This weekend, one of the most anticipated movies of the fall will arrive in theaters, Brad Pitt’s “Moneyball,” which the actor describes as a typical underdog story. He is now promoting it in the latest issue of Sports Illustrated.In doing so, he joins a rather small group of celebrities unrelated to the sports world to ever grace the cover of the prestigious sports magazine.
Brad is the first to say something about this, pointing out how it’s odd he landed the cover for doing a baseball movie when he doesn’t even know that much about baseball in the first place.
“It’s shameful how little I know about baseball… I’m amazed they let me do this movie… Baseball and I didn’t get along that well. I wrestled one year [in high school]. I dove one year. Everything but baseball,” he says.

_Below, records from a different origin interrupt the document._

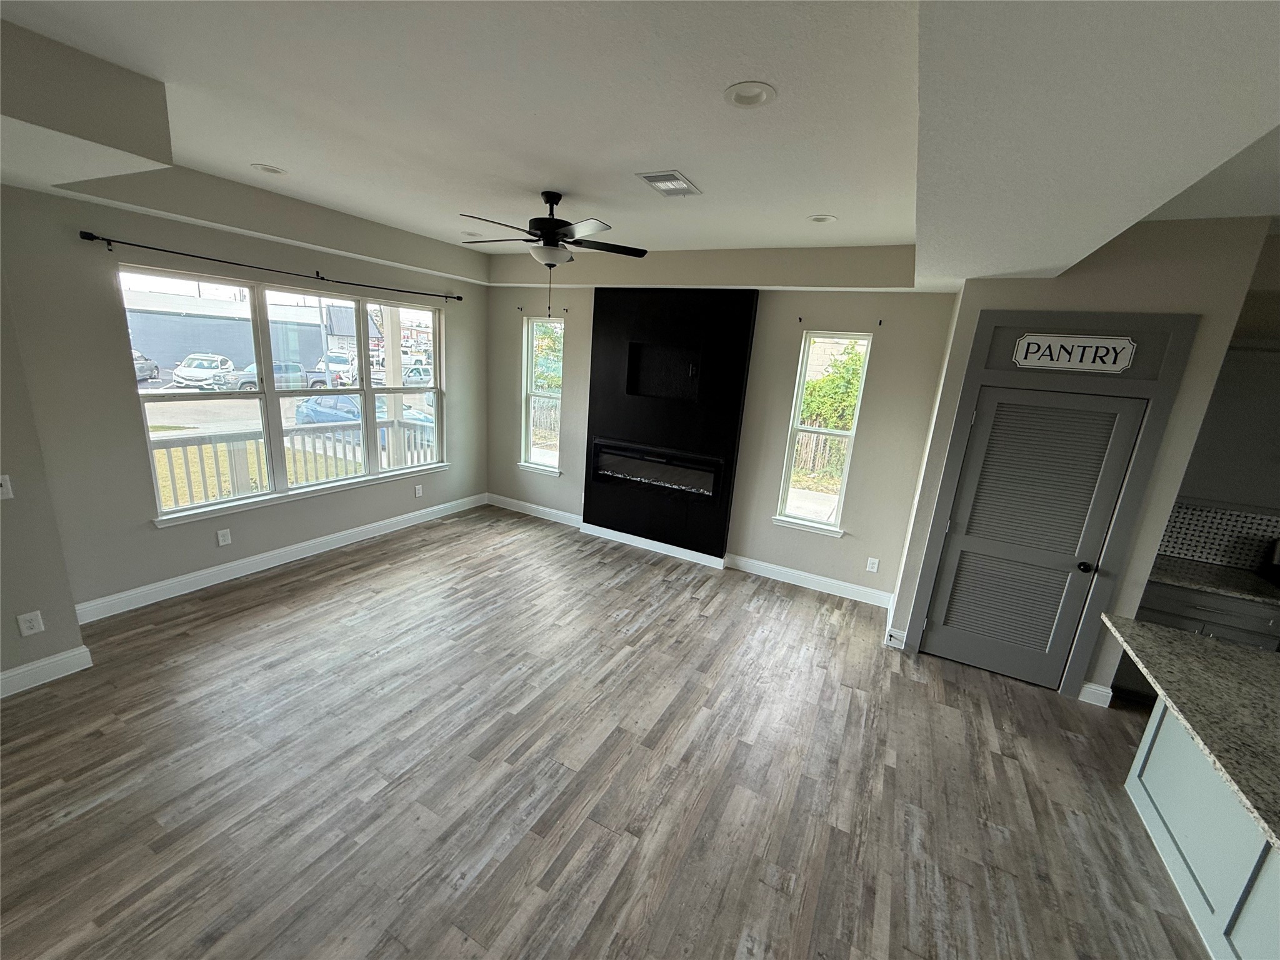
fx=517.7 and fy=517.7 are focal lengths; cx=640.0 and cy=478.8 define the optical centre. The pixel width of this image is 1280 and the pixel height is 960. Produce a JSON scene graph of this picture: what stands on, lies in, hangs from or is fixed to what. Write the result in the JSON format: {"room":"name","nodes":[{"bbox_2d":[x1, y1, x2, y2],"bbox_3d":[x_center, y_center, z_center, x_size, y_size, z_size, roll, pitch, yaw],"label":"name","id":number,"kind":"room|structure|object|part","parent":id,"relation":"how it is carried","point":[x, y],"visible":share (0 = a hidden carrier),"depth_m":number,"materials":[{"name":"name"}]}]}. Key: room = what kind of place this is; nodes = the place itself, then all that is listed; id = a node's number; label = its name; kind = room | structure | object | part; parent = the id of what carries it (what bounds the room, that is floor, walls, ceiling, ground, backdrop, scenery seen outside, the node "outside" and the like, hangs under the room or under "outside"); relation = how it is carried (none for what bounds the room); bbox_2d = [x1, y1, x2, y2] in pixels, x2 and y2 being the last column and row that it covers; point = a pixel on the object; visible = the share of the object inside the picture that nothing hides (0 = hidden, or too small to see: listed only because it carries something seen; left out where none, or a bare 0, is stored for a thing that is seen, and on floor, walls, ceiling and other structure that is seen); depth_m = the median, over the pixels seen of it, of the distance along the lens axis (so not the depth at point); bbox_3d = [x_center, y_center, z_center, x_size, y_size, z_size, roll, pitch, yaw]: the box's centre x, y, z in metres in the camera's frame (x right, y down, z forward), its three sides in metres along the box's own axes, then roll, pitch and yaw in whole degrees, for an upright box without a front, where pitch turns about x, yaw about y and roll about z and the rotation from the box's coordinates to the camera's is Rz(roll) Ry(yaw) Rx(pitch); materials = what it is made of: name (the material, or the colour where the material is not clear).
{"room":"living room","nodes":[
{"label":"living room","id":0,"kind":"room"},
{"bbox_2d":[0,262,88,693],"bbox_3d":[-4.051,-0.084,1.506,0.387,3.019,3.326,11,16,26],"label":"left wall","id":1,"kind":"structure","parent":0,"point":[22,660],"depth_m":2.78,"materials":[{"name":"paint"}]},
{"bbox_2d":[0,474,13,500],"bbox_3d":[-3.342,0.049,2.694,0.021,0.125,0.084,11,16,26],"label":"light switch","id":2,"kind":"object","parent":1,"relation":"attached to","point":[4,490],"visible":0.99,"depth_m":2.71,"materials":[{"name":"white plastic"}]},
{"bbox_2d":[16,610,44,636],"bbox_3d":[-3.383,0.802,2.872,0.009,0.125,0.074,11,16,26],"label":"wall socket","id":3,"kind":"object","parent":1,"relation":"attached to","point":[30,630],"visible":0.98,"depth_m":2.87,"materials":[{"name":"white plastic"}]},
{"bbox_2d":[0,645,92,696],"bbox_3d":[-4.014,1.349,1.733,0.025,0.131,3.168,11,16,26],"label":"baseboard","id":4,"kind":"structure","parent":1,"relation":"attached to","point":[19,670],"depth_m":2.94,"materials":[{"name":"white paint"}]},
{"bbox_2d":[0,177,489,624],"bbox_3d":[-2.854,-0.844,4.770,0.170,3.081,4.341,11,16,26],"label":"left wall","id":5,"kind":"structure","parent":0,"point":[181,530],"depth_m":3.58,"materials":[{"name":"grey paint"}]},
{"bbox_2d":[215,528,231,545],"bbox_3d":[-3.381,0.468,4.205,0.009,0.127,0.078,11,16,26],"label":"wall socket","id":6,"kind":"object","parent":5,"relation":"attached to","point":[221,541],"visible":0.98,"depth_m":4.20,"materials":[{"name":"white plastic"}]},
{"bbox_2d":[78,229,462,301],"bbox_3d":[-2.743,-1.774,4.489,0.109,0.065,3.002,11,16,26],"label":"curtain rod","id":7,"kind":"object","parent":5,"relation":"attached to","point":[96,237],"visible":0.97,"depth_m":3.91,"materials":[{"name":"black metal"}]},
{"bbox_2d":[76,492,486,623],"bbox_3d":[-2.936,0.597,5.075,0.017,0.138,3.860,11,16,26],"label":"baseboard","id":8,"kind":"structure","parent":5,"relation":"attached to","point":[287,560],"depth_m":4.41,"materials":[{"name":"white paint"}]},
{"bbox_2d":[124,263,449,525],"bbox_3d":[-2.922,-0.810,4.880,0.153,1.789,2.796,11,16,26],"label":"large window","id":9,"kind":"structure","parent":5,"relation":"in","point":[287,394],"depth_m":4.52,"materials":[{"name":"glass"}]},
{"bbox_2d":[413,483,423,496],"bbox_3d":[-2.495,0.131,5.828,0.017,0.132,0.080,11,16,26],"label":"wall socket","id":10,"kind":"object","parent":5,"relation":"attached to","point":[417,490],"visible":0.99,"depth_m":5.82,"materials":[{"name":"white plastic"}]},
{"bbox_2d":[0,506,1208,959],"bbox_3d":[0.391,1.819,1.667,9.440,0.113,8.108,11,16,26],"label":"floor","id":11,"kind":"structure","parent":0,"point":[64,827],"depth_m":2.56,"materials":[{"name":"brown wood"}]},
{"bbox_2d":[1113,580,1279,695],"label":"base cabinet","id":12,"kind":"object","parent":11,"relation":"on","point":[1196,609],"visible":0.28,"depth_m":3.28,"materials":[{"name":"grey paint"}]},
{"bbox_2d":[1148,555,1279,605],"bbox_3d":[3.959,0.680,3.365,1.240,0.037,0.610,11,16,26],"label":"kitchen countertop","id":13,"kind":"structure","parent":12,"relation":"on","point":[1204,584],"depth_m":3.34,"materials":[{"name":"grey stone"}]},
{"bbox_2d":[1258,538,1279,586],"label":"black appliance","id":14,"kind":"object","parent":13,"relation":"on","point":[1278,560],"visible":0.97,"depth_m":3.45,"materials":[{"name":"black"}]},
{"bbox_2d":[1125,695,1279,959],"bbox_3d":[2.485,1.577,1.336,1.154,0.869,2.705,11,16,26],"label":"kitchen island","id":15,"kind":"object","parent":11,"relation":"on","point":[1159,792],"visible":0.72,"depth_m":2.12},
{"bbox_2d":[1103,614,1279,854],"bbox_3d":[2.644,1.033,1.587,1.573,0.042,1.923,11,16,26],"label":"granite countertop","id":16,"kind":"structure","parent":15,"relation":"on","point":[1225,649],"depth_m":2.03,"materials":[{"name":"stone"}]},
{"bbox_2d":[0,0,1279,287],"bbox_3d":[0.554,-1.309,1.505,8.453,0.332,7.256,11,16,26],"label":"ceiling","id":17,"kind":"structure","parent":0,"point":[825,202],"depth_m":1.97,"materials":[{"name":"white paint"}]},
{"bbox_2d":[250,162,286,175],"bbox_3d":[-2.349,-1.974,3.274,0.195,0.043,0.195,11,16,26],"label":"recessed light","id":18,"kind":"object","parent":17,"relation":"in","point":[274,170],"visible":0.98,"depth_m":3.27,"materials":[{"name":"white"}]},
{"bbox_2d":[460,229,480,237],"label":"recessed light","id":19,"kind":"object","parent":17,"relation":"in","point":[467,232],"visible":0.91,"depth_m":4.85,"materials":[{"name":"white"}]},
{"bbox_2d":[460,190,648,320],"bbox_3d":[-0.599,-1.462,3.438,1.243,0.794,1.244,16,19,40],"label":"ceiling fan","id":20,"kind":"object","parent":17,"relation":"hanging from","point":[549,227],"visible":0.99,"depth_m":3.32,"materials":[{"name":"black metal"}]},
{"bbox_2d":[636,170,702,196],"bbox_3d":[0.175,-1.713,3.011,0.245,0.015,0.369,11,16,26],"label":"ceiling vent","id":21,"kind":"object","parent":17,"relation":"in","point":[653,181],"visible":0.99,"depth_m":2.98,"materials":[{"name":"white metal"}]},
{"bbox_2d":[723,80,776,108],"bbox_3d":[0.407,-1.444,1.941,0.199,0.039,0.198,11,16,26],"label":"recessed light","id":22,"kind":"object","parent":17,"relation":"in","point":[740,98],"visible":0.99,"depth_m":1.94,"materials":[{"name":"white"}]},
{"bbox_2d":[807,213,836,223],"bbox_3d":[1.228,-1.776,3.503,0.194,0.054,0.192,11,16,26],"label":"recessed light","id":23,"kind":"object","parent":17,"relation":"in","point":[822,219],"visible":0.98,"depth_m":3.50,"materials":[{"name":"white"}]},
{"bbox_2d":[480,255,954,603],"bbox_3d":[0.285,-0.792,5.417,5.061,3.120,0.172,11,16,26],"label":"back wall","id":24,"kind":"structure","parent":0,"point":[880,353],"depth_m":4.78,"materials":[{"name":"paint"}]},
{"bbox_2d":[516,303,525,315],"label":"curtain bracket","id":25,"kind":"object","parent":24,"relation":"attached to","point":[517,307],"visible":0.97,"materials":[{"name":"black metal"}]},
{"bbox_2d":[517,313,564,475],"bbox_3d":[-1.145,-0.949,6.092,0.591,1.832,0.163,11,16,26],"label":"narrow window","id":26,"kind":"structure","parent":24,"relation":"in","point":[534,455],"depth_m":6.15,"materials":[{"name":"white glass"}]},
{"bbox_2d":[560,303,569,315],"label":"curtain bracket","id":27,"kind":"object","parent":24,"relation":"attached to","point":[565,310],"visible":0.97,"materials":[{"name":"black metal"}]},
{"bbox_2d":[584,286,759,559],"bbox_3d":[0.240,-0.594,5.327,1.630,2.591,0.104,11,16,26],"label":"fireplace surround","id":28,"kind":"object","parent":24,"relation":"attached to","point":[605,356],"visible":0.9,"depth_m":5.23,"materials":[{"name":"black"}]},
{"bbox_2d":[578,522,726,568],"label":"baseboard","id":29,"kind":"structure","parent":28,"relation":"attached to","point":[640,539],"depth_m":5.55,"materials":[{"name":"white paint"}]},
{"bbox_2d":[588,437,722,500],"bbox_3d":[0.170,-0.107,5.477,1.456,0.480,0.204,11,16,26],"label":"electric fireplace","id":30,"kind":"object","parent":28,"relation":"in","point":[706,490],"visible":0.9,"depth_m":5.40,"materials":[{"name":"black glass"}]},
{"bbox_2d":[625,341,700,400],"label":"wall niche","id":31,"kind":"object","parent":28,"relation":"in","point":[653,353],"visible":0.94,"depth_m":5.19,"materials":[{"name":"black paint"}]},
{"bbox_2d":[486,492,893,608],"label":"baseboard","id":32,"kind":"structure","parent":24,"relation":"attached to","point":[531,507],"depth_m":5.26,"materials":[{"name":"white paint"}]},
{"bbox_2d":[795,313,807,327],"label":"curtain bracket","id":33,"kind":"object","parent":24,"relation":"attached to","point":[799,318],"visible":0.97,"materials":[{"name":"black metal"}]},
{"bbox_2d":[775,330,873,536],"bbox_3d":[1.689,-0.394,4.786,0.585,1.833,0.136,11,16,26],"label":"window","id":34,"kind":"structure","parent":24,"relation":"in","point":[817,525],"depth_m":4.82,"materials":[{"name":"white glass"}]},
{"bbox_2d":[865,556,879,573],"bbox_3d":[2.088,0.775,4.657,0.076,0.127,0.009,11,16,26],"label":"wall socket","id":35,"kind":"object","parent":24,"relation":"attached to","point":[875,565],"visible":0.98,"depth_m":4.65,"materials":[{"name":"white plastic"}]},
{"bbox_2d":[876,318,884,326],"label":"curtain bracket","id":36,"kind":"object","parent":24,"relation":"attached to","point":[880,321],"visible":0.97,"depth_m":4.15,"materials":[{"name":"black metal"}]},
{"bbox_2d":[883,215,1277,698],"bbox_3d":[2.897,-0.165,3.804,1.489,3.057,0.864,11,16,26],"label":"pantry wall","id":37,"kind":"structure","parent":0,"point":[995,302],"depth_m":3.18,"materials":[{"name":"paint"}]},
{"bbox_2d":[884,626,906,649],"bbox_3d":[1.953,1.226,3.961,0.137,0.122,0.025,11,16,26],"label":"baseboard","id":38,"kind":"object","parent":37,"relation":"attached to","point":[891,633],"visible":0.95,"depth_m":3.96,"materials":[{"name":"white paint"}]},
{"bbox_2d":[915,382,1143,686],"bbox_3d":[2.587,0.420,3.524,0.854,2.019,0.109,11,16,26],"label":"louvered door","id":39,"kind":"structure","parent":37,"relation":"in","point":[957,544],"depth_m":3.53,"materials":[{"name":"grey paint"}]},
{"bbox_3d":[2.894,0.576,3.390,0.068,0.065,0.072,11,16,26],"label":"doorknob","id":40,"kind":"part","parent":39,"relation":"part of","materials":[{"name":"black metal"}]},
{"bbox_2d":[903,307,1201,694],"bbox_3d":[2.634,0.190,3.530,1.082,2.470,0.149,11,16,26],"label":"door frame","id":41,"kind":"structure","parent":37,"relation":"attached to","point":[963,404],"depth_m":3.31,"materials":[{"name":"grey paint"}]},
{"bbox_2d":[1013,332,1136,372],"bbox_3d":[2.685,-0.788,3.218,0.584,0.206,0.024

However, he jumped at the chance at doing Sports Illustrated because it meant doing something different for a change.
“I was just happy to do Sports Illustrated. To do something other than the fashion-y things, for something I respect, is much more fun,” Brad explains.
Speaking of “Moneyball,” which also stars Jonah Hill and is already getting a lot of buzz online (and even some Oscar talk for Pitt), Brad reveals he’s flattered by comparisons to some of his favorite films, like “The French Connection,” “All the President’s Men” or “One Flew Over the Cuckoo’s Nest,” especially since he believes them to be just.
“Moneyball” doesn’t follow the pattern all other Hollywood productions stick to and this makes it more relatable, more true to life, the actor promises.
In the majority of movies, characters have an epiphany moment towards the end, emerging completely different persons after the experience.
In real life, this hardly ever happens, Brad says, which is precisely what “Moneyball” sets out to illustrate.
“What we were trying to do is tell an unconventional story in the Trojan horse of a conventional baseball movie,” Pitt adds.